投稿者: ts657738 投稿日時: 2004/09/02 20:44 投稿番号: [4046 / 62227]
著者は水産庁捕鯨班長ですものね。まあ、一方の立場の責任者の方です。
この本はもう完全に対反捕鯨団体理論撃破ノウハウブックみたいなもの。経歴的には典型的なエリート街道を歩んで来た方が、国際会議で散々やり合った成果がビシバシ炸裂してしまう。団体さんとの公開討論の所などは、こうした場所に登場する何人かの投稿にピンと来るものがお有りかもしれません。
で、いわゆる中立的な立場。これが実は捕鯨問題では難しい。残酷だから鯨を殺さずに食べましょう!ということが矛盾してしまう以上は、食っていいのか/悪いのかという2者選択になってしまう。中間が無いのですね。
沢山いる種類の鯨でさえも”一頭たりとも捕ってはいけない”というのは、ある意味では極論です。この場合はもう一方の対極として”鯨なんざ壊滅するまで捕り尽くせ”ということかもしれません。しかし、これは見たことの無い意見ですね。
そうなると一頭たりとも捕らせないの対極の意見としては、沢山いる鯨を減らさない程度に加減して捕りましょうということなのでしょう。森下丈二さんだってこれですね。
なんか、余りにもあたり前の話なんで面白くないですかね。
えー、中間的な意見ではなくナンでもありということで。
「クジラとイルカの心理学」青土社編集部編(青土社)
リリー、ベイトソン、マイヨールに大隅清治氏、森田勝昭氏、秋道智彌氏、村山司氏・・・。
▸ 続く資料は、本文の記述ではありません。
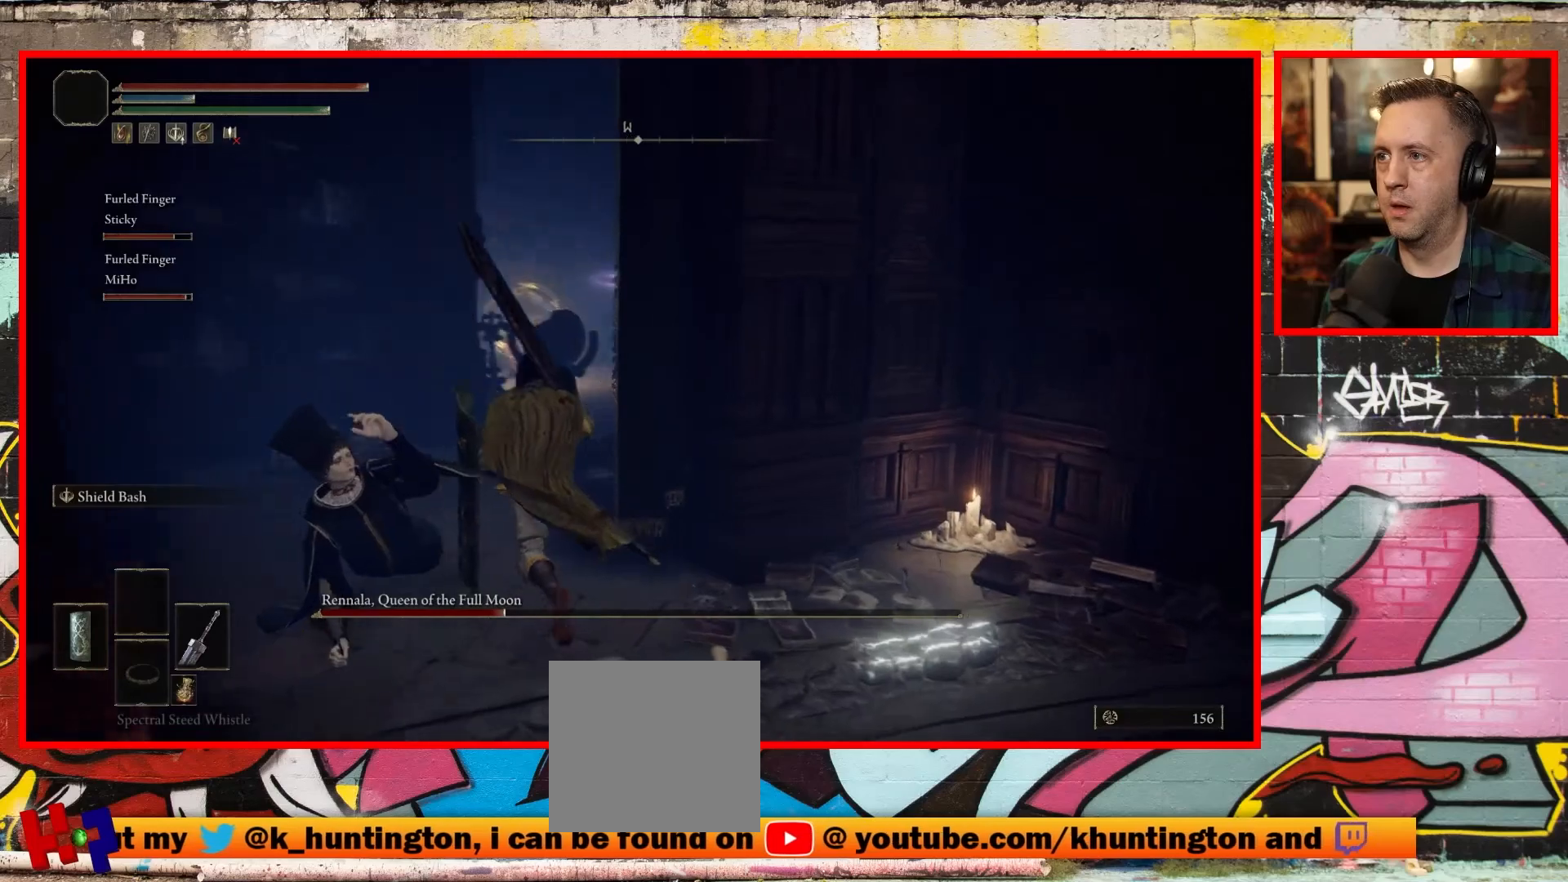
{"buttons": ["R3"], "left_stick": "up", "right_stick": "center", "events": [[167, "right_stick", "right"], [317, "right_stick", "center"], [383, "left_stick", "up"], [450, "R3", "down"]]}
アッチの端から、コッチの端までなんでもあり。お笑いに知能に文化に歴史にと・・。
醒めた目でジャーナリストが調査捕鯨に参加したドキュメントとして。
「クジラを捕って、考えた」川端裕人(PRCO出版)
後日、大事件になったものまでしっかり押さえてある。普通、ジャーナリストでも自分の主張が明確に出るのですけれど、割と醒めた目で扱っている。
いい加減に絶版かもしれないけれど。
反捕鯨の立場の場合は
「ザ・クジラ」原剛(文眞堂)
これの全く逆の立場は
「最新捕鯨白書」土井全二郎(丸善ライブラリー)
両方ともモラトリアム前後の模様になります。
これは メッセージ 4036 (kabieee_ccccc さん)への返信です.